What to produce: Substitute "division" for "phylum" in the stretch from the first of the lines below through the line containing "family: Plumbaginaceae", and reproduce only that stretch with nothing else changed.

------

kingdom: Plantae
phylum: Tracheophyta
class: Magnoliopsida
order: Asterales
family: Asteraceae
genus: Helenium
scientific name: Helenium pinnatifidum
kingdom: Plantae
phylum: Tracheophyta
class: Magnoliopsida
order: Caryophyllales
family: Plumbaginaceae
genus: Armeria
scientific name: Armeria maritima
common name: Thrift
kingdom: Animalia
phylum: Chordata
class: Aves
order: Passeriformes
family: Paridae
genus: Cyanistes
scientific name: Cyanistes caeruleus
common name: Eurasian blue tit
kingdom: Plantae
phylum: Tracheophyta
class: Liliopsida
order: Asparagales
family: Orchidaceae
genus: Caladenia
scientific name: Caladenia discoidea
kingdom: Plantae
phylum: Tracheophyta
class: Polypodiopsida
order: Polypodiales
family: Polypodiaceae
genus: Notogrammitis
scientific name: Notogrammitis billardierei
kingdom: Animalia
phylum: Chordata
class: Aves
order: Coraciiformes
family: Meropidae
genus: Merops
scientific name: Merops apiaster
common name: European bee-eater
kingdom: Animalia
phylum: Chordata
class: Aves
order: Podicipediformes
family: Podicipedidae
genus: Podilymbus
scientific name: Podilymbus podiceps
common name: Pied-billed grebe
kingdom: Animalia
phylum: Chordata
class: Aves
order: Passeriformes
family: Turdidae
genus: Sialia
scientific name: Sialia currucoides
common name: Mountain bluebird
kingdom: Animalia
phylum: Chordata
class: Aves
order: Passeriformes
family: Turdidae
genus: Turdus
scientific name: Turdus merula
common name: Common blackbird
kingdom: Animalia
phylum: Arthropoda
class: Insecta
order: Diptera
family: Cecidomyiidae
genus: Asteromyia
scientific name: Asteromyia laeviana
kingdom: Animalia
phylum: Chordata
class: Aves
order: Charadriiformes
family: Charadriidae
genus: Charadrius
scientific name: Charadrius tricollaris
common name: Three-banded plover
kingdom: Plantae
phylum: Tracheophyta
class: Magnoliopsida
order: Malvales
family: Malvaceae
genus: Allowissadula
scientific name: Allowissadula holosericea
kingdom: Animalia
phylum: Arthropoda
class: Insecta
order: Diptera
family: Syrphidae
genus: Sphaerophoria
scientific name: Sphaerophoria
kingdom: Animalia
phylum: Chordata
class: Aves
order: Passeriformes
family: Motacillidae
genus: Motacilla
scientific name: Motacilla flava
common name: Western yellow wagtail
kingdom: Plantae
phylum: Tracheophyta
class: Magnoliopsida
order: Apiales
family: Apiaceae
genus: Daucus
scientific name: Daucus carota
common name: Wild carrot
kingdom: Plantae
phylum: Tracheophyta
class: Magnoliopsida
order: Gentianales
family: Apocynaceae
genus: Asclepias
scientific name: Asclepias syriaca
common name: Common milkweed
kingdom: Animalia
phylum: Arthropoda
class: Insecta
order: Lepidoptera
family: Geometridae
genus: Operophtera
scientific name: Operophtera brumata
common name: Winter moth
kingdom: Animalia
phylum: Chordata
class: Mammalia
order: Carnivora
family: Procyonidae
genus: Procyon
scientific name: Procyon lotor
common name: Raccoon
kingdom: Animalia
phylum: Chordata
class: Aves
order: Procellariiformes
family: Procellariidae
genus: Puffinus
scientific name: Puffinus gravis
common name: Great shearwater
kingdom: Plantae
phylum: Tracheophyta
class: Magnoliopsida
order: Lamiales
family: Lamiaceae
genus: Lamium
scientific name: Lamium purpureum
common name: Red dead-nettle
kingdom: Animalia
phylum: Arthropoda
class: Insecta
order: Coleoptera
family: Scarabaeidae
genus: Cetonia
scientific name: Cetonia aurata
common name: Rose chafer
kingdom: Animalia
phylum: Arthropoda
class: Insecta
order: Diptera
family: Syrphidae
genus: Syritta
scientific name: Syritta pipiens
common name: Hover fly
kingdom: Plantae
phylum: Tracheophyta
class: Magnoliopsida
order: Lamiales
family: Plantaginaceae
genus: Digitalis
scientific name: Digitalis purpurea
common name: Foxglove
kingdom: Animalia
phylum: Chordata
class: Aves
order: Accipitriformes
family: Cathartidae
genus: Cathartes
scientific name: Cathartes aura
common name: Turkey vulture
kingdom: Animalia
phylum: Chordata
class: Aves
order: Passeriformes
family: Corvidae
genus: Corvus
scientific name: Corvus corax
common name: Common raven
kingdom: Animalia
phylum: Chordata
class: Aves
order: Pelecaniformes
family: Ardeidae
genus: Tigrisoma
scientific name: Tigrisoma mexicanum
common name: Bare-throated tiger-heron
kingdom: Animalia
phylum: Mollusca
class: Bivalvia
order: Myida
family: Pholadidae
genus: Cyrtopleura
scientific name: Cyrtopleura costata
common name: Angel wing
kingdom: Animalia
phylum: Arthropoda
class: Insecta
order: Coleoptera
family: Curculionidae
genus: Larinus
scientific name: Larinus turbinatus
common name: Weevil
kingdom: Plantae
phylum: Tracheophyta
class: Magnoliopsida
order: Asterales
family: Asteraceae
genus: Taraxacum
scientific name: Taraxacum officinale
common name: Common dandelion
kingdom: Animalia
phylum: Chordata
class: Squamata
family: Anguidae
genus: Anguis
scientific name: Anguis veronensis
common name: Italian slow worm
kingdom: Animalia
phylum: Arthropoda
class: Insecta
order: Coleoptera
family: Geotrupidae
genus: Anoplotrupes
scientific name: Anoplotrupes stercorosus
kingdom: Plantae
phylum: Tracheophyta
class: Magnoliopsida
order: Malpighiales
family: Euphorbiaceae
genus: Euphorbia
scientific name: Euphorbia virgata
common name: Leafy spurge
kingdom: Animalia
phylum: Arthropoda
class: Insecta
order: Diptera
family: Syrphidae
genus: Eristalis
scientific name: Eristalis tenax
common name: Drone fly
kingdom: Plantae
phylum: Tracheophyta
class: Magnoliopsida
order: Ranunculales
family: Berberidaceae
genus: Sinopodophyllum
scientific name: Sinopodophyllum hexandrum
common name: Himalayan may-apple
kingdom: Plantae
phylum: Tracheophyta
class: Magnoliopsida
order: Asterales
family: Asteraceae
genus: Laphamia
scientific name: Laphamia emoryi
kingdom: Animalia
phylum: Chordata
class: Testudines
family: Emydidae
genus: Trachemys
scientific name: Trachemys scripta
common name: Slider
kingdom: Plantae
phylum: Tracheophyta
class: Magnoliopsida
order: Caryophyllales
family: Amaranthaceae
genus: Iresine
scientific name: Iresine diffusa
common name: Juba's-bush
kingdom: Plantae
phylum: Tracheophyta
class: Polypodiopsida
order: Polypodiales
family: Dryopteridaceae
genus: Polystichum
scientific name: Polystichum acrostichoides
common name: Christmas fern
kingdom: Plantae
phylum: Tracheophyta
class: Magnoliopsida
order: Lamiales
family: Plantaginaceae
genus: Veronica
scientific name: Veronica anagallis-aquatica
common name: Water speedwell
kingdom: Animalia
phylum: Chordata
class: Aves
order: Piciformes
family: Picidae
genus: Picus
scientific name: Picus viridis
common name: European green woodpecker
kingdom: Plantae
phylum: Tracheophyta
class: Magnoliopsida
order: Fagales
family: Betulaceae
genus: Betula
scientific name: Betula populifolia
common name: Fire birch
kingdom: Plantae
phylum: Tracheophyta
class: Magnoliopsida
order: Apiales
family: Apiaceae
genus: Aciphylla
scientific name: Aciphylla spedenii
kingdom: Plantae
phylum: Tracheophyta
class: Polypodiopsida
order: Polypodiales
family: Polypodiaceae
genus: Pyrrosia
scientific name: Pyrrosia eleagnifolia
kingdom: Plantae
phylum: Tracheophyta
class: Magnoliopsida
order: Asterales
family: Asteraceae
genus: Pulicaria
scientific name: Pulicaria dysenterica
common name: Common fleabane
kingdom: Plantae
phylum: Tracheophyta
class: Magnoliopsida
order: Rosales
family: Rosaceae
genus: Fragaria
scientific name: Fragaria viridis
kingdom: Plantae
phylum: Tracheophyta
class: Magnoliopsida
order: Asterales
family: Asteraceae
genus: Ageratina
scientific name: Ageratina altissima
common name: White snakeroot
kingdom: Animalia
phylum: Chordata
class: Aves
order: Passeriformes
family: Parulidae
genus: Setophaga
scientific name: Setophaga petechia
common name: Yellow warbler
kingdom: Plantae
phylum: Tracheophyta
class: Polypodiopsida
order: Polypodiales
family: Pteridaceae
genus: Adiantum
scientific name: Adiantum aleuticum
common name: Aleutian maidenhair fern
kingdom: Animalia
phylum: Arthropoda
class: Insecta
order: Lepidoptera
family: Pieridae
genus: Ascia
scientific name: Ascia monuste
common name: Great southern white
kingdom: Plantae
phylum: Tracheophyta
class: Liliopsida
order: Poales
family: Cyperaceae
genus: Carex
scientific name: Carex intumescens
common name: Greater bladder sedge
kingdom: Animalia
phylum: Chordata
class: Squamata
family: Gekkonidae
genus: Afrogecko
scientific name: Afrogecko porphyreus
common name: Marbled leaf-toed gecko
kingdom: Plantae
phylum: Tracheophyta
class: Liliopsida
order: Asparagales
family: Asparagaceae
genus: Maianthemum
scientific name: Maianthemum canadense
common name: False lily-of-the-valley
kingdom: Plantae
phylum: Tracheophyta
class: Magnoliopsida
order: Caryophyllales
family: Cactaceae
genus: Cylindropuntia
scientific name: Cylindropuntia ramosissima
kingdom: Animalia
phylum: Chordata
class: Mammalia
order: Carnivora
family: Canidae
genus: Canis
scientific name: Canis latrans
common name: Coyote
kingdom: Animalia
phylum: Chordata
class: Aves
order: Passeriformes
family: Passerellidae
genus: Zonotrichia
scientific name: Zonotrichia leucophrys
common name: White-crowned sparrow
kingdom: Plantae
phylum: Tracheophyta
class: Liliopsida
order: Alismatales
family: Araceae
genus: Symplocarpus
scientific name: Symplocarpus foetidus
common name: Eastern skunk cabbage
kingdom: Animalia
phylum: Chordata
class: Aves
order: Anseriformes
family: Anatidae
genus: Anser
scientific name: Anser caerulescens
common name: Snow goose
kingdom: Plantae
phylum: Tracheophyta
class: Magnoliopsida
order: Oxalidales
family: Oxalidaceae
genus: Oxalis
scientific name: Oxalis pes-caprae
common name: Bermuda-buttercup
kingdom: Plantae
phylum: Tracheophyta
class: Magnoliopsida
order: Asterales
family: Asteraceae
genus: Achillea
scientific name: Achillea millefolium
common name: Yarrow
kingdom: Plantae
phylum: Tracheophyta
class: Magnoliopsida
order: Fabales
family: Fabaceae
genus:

------

Correct result:
kingdom: Plantae
division: Tracheophyta
class: Magnoliopsida
order: Asterales
family: Asteraceae
genus: Helenium
scientific name: Helenium pinnatifidum
kingdom: Plantae
division: Tracheophyta
class: Magnoliopsida
order: Caryophyllales
family: Plumbaginaceae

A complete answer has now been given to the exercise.